### Assignment
Retype the full blog post about emotional advertising below, keeping every word and punctuation mark unchanged.

The Era of Emotional Advertising is Upon Us

I absolutely adore advertising. I wouldn’t be writing this blog if I didn’t. But ask me a few months ago if I thought that advertising was a form of true art, and I would’ve said no.

You see, to me, art in its highest form is transcendence from the material. It’s the closest one can get to connecting the desires and emotional state of the inside mind with the outside world.  Advertising is created with the express purpose of selling a product or service–materialism–therefore it leaves little room to be defined as art the way I think of it.

However, I feel that the past year has reiterated a sort of transcendence for advertising in and of itself.  Is advertising’s end goal still to sell stuff? Of course, but companies have increasingly been willing to use advertising as a vehicle that speaks to the human condition. And a year of emotionally driven  advertising has reminded me that advertising can indeed be a form of high art.

### Data under study
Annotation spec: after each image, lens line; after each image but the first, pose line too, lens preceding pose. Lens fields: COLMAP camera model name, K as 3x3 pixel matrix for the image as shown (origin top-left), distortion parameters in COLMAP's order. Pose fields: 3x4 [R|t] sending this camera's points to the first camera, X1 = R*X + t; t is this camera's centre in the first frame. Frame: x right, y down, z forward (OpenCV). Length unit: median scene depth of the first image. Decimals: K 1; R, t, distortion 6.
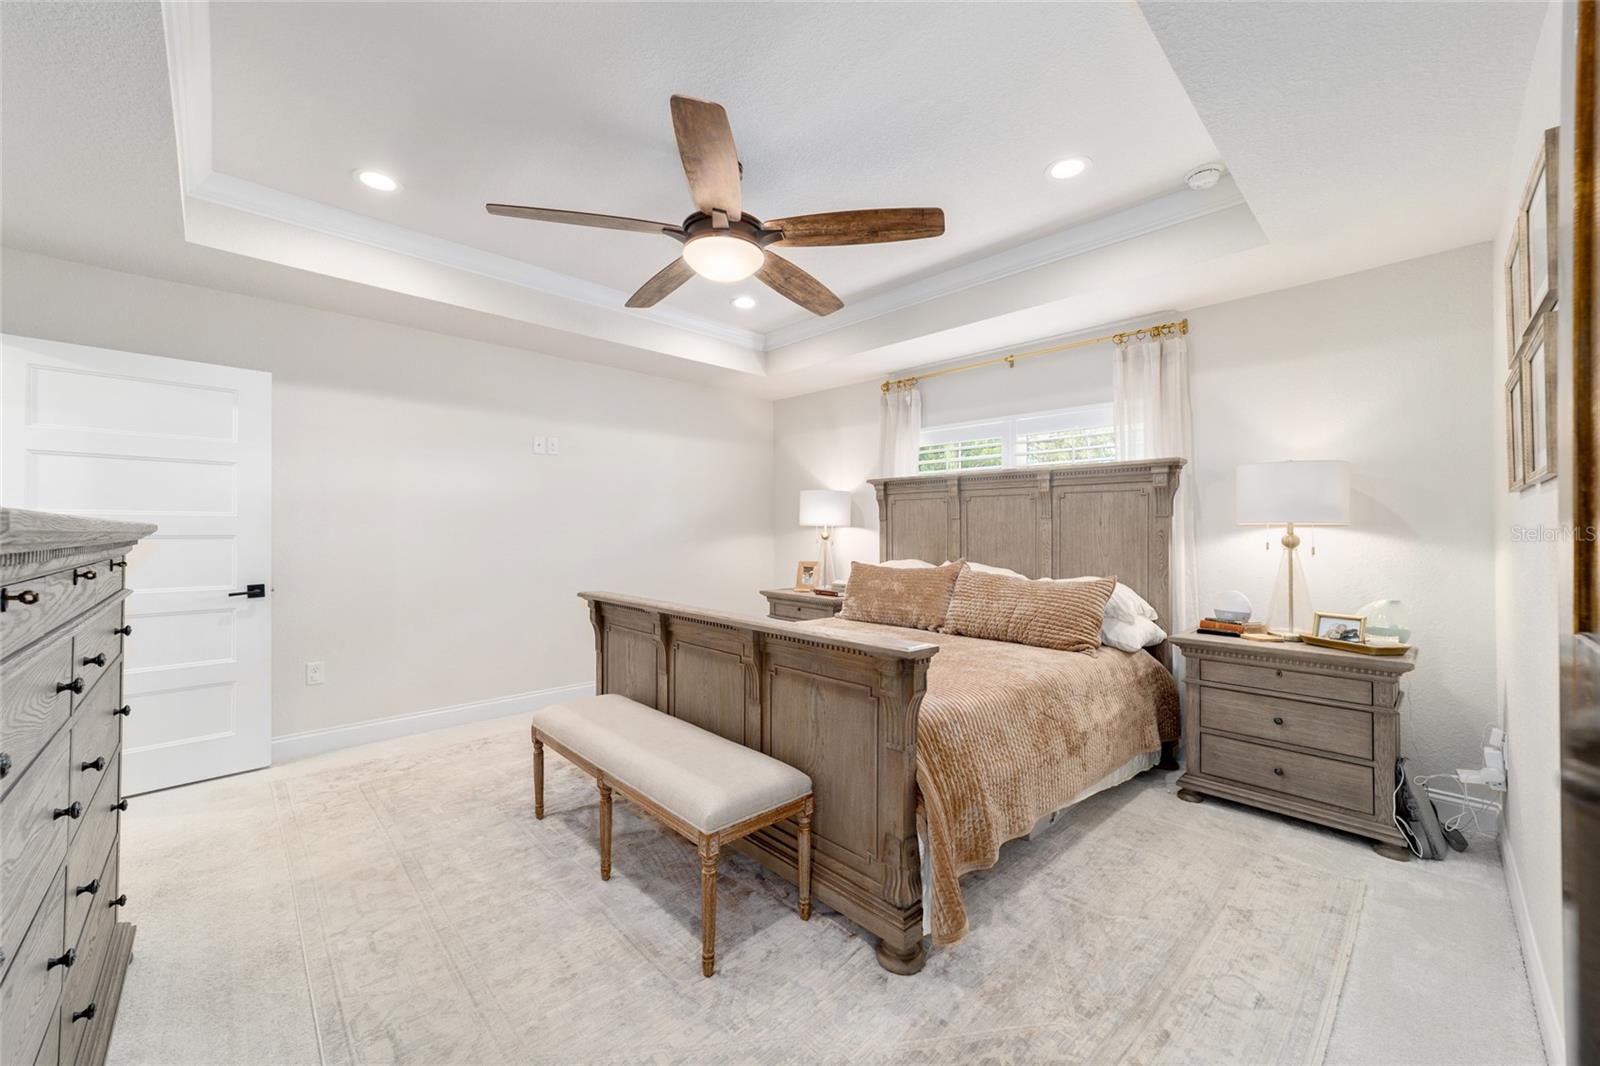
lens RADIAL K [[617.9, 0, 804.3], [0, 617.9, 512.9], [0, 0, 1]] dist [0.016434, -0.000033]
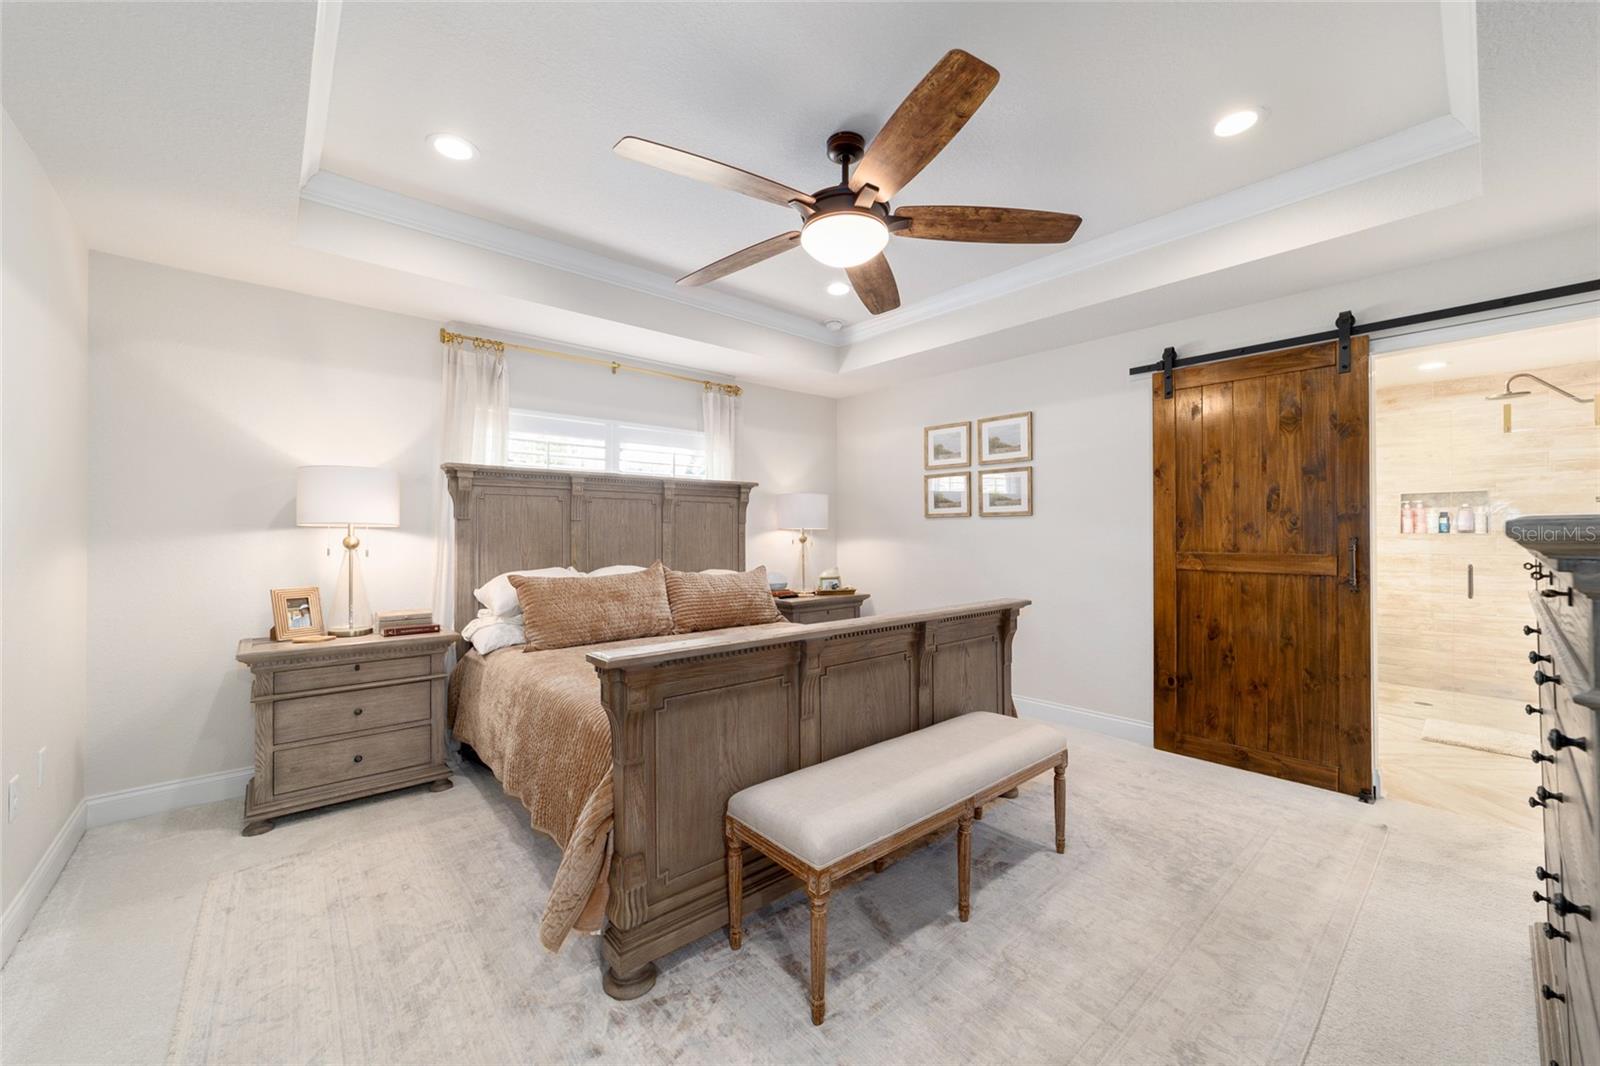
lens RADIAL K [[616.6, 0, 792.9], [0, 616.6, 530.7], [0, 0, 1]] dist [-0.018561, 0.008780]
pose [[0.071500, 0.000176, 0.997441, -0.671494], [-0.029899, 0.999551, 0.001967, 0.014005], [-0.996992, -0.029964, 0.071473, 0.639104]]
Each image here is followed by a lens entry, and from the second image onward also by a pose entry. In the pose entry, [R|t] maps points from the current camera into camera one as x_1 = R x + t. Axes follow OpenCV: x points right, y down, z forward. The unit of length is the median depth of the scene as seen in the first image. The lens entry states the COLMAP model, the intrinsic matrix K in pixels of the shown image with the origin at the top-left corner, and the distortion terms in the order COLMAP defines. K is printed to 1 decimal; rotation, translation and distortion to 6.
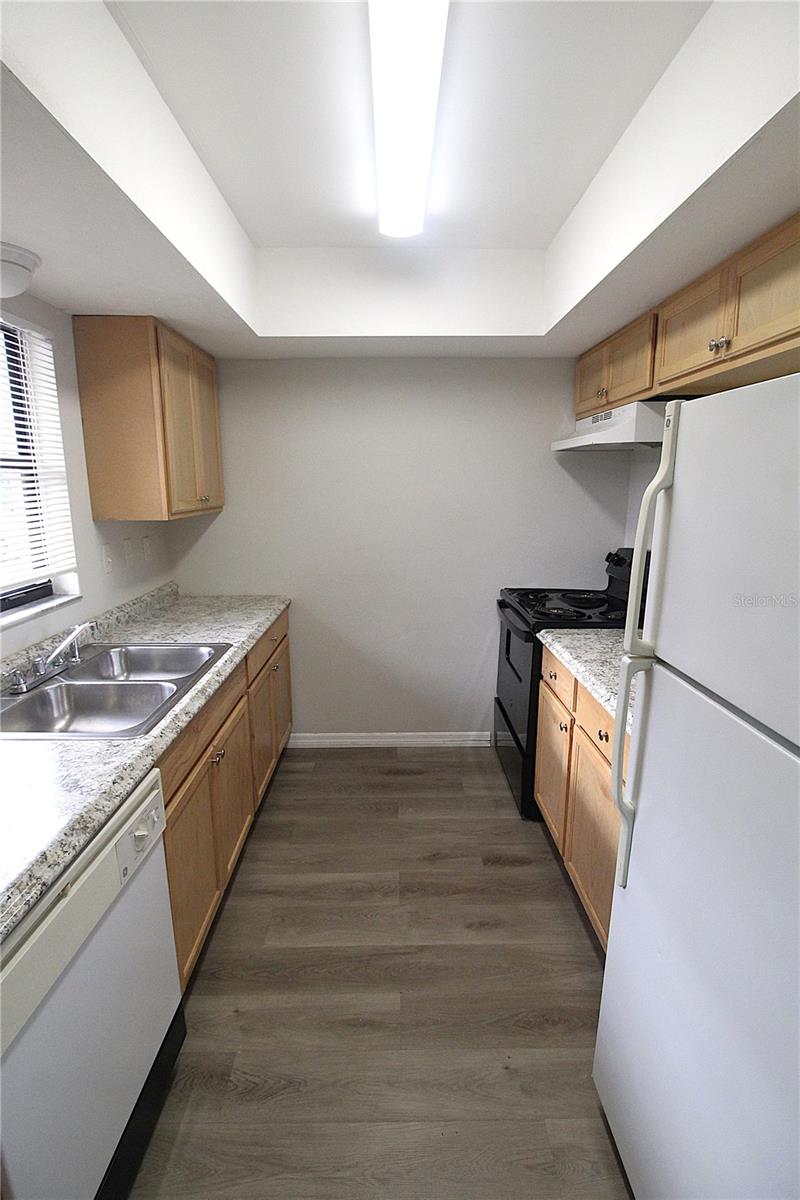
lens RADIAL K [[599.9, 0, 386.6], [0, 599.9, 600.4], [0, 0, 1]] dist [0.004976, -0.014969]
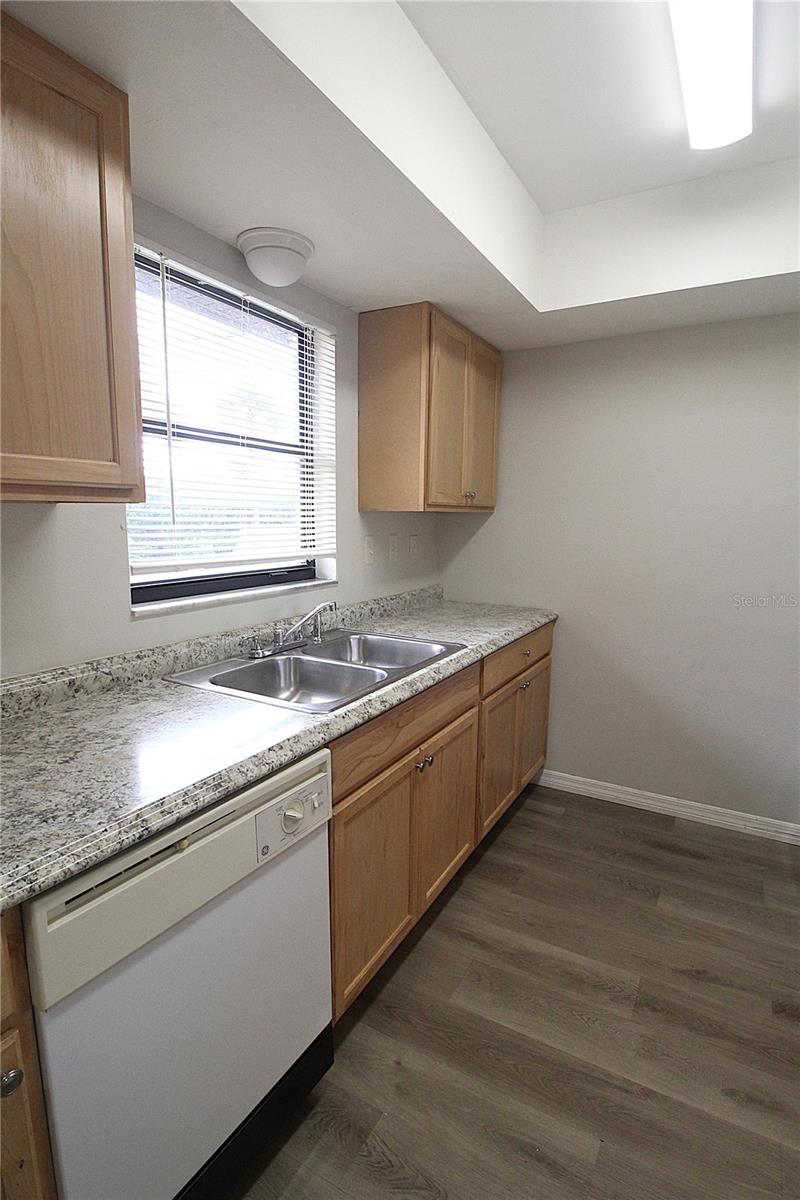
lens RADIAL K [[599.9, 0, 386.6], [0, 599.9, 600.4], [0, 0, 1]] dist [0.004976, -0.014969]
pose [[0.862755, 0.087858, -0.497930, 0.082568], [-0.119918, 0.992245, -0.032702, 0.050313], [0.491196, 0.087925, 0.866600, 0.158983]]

### Answer space
The Era of Emotional Advertising is Upon Us

I absolutely adore advertising. I wouldn’t be writing this blog if I didn’t. But ask me a few months ago if I thought that advertising was a form of true art, and I would’ve said no.

You see, to me, art in its highest form is transcendence from the material. It’s the closest one can get to connecting the desires and emotional state of the inside mind with the outside world.  Advertising is created with the express purpose of selling a product or service–materialism–therefore it leaves little room to be defined as art the way I think of it.

However, I feel that the past year has reiterated a sort of transcendence for advertising in and of itself.  Is advertising’s end goal still to sell stuff? Of course, but companies have increasingly been willing to use advertising as a vehicle that speaks to the human condition. And a year of emotionally driven  advertising has reminded me that advertising can indeed be a form of high art.